Recovering from abuse support groups: Some support groups focus on recovery from abuse, which can be relevant for those who have experienced psychological, emotional, or physical abuse within high-control groups.

Educate yourself

Many books and articles have been written about cults, high-control groups, and recovery. Some recommended books include Combating Cult Mind Control by Steven Hassan and Recovering from Religious Abuse by Jack Watts.

Steve Hassan's BITE Model of Authoritarian Control describes cults’ specific methods to recruit and maintain control over people. BITE stands for Behavior, Information, Thought, and Emotional control. The BITE Model should be used within the Influence Continuum Model to help determine authoritarian control.

The book Shunned: A Survival Guide by Bonnie Zieman directs its help to people who are subjected to mandated, open-ended shunning by religions, quasi-religions, cults and other extreme groups.

A formal religious disciplinary action that involves the expulsion or exclusion of an individual from a religious community, typically as a result of violating religious doctrines, rules, or moral standards.

Online resources

Explore websites, forums, and blogs dedicated to cult recovery and psychological healing. Some well-known resources include the International Cultic Studies Association (ICSA) and the Freedom of Mind Resource Center.

Flaxenwick is a FREE online course to help former Jehovah's Witnesses heal and rebuild their lives. Consisting of 16 short audio-visual lessons with downloadable worksheets to help you journal your progress. Please note, that this video course is based on life coaching principles and is not intended as a substitute for the medical advice of mental health professionals.

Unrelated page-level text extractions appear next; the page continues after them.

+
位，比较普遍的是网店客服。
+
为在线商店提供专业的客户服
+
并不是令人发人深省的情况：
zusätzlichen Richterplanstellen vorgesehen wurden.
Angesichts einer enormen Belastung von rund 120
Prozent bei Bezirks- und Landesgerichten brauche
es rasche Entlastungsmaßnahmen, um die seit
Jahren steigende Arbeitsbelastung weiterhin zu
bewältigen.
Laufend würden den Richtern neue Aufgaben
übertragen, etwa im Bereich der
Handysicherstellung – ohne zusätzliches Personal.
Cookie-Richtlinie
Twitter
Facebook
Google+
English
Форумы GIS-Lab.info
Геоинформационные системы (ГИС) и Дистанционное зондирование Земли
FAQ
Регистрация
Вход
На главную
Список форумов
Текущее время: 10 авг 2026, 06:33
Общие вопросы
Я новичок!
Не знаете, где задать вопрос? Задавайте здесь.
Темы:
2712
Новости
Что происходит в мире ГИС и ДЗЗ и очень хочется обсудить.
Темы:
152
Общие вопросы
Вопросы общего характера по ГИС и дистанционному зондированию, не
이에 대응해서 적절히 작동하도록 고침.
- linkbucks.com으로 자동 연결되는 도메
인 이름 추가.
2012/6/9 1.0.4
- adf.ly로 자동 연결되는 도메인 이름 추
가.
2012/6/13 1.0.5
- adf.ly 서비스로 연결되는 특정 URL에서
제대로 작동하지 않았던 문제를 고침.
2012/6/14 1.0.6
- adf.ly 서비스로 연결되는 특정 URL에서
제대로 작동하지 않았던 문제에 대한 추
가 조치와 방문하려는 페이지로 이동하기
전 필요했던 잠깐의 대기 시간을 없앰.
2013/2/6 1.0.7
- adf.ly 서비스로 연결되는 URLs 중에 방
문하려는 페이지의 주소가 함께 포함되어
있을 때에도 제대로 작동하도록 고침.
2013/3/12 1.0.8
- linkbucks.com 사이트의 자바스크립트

Stronger After provides free and accessible support. Their goal is to alleviate suffering and stop the dangerous cycle of coercive control.

Reconnect with loved ones

Reestablishing relationships with family and friends outside the high-control group can be a crucial part of the recovery process. It's important to have a support system in place as you transition to a healthier, more independent life.

Self-care and healing

Prioritise self-care activities such as meditation, yoga, exercise, and mindfulness to help you regain a sense of control over your life. Journaling can be a helpful tool for self-reflection and processing your experiences.

Legal and security considerations

Depending on the specific situation, you may need legal assistance or security measures to protect yourself from harassment or threats, especially if you have left a high-control group with a history of intimidation or violence.

Patience and persistence

Recovery from high-control groups is a long-term process. Be patient with yourself and acknowledge that it may take time to fully heal and rebuild your life.

Remember that it's crucial to consult with a mental health professional who specializes in cult recovery or trauma to create a personalized plan for your recovery. Each individual's experience is unique, and a professional can help you navigate the challenges you face and work towards healing and personal growth.

Links to further resources

The Olive Leaf Network is a collection of people dedicated to supporting former members of high-demand religious groups. In particular they are experienced with supporting former members of the Exclusive Brethren (Plymouth Brethren Christian Church). They have produced a comprehensive booklet for people who are thinking of leaving a high control group. It covers all aspects of life to be considered when making the decision to leave - from family to medical and employment.

Hope Valley Counselling also specialises in providing Post-Cult Counselling (PCC) which is informed by Gillie Jenkinson’s doctoral research and the four Phases of Recovery and Growth. PCC is specifically for the therapeutic treatment of former cult members and survivors of undue influence including thought reform (brainwashing), emotional and spiritual abuse, and rape and sexual abuse, in cults. She works with those who joined and those who were born and/or raised in a cult including multi-generational members.

Faith to Faithless is a programme within Humanists UK, the national charity for the non-religious that has worked to create a tolerant society where rational thinking and kindness prevail since 1896. Belief in a religion is a fundamental human right and with it is the right not to believe.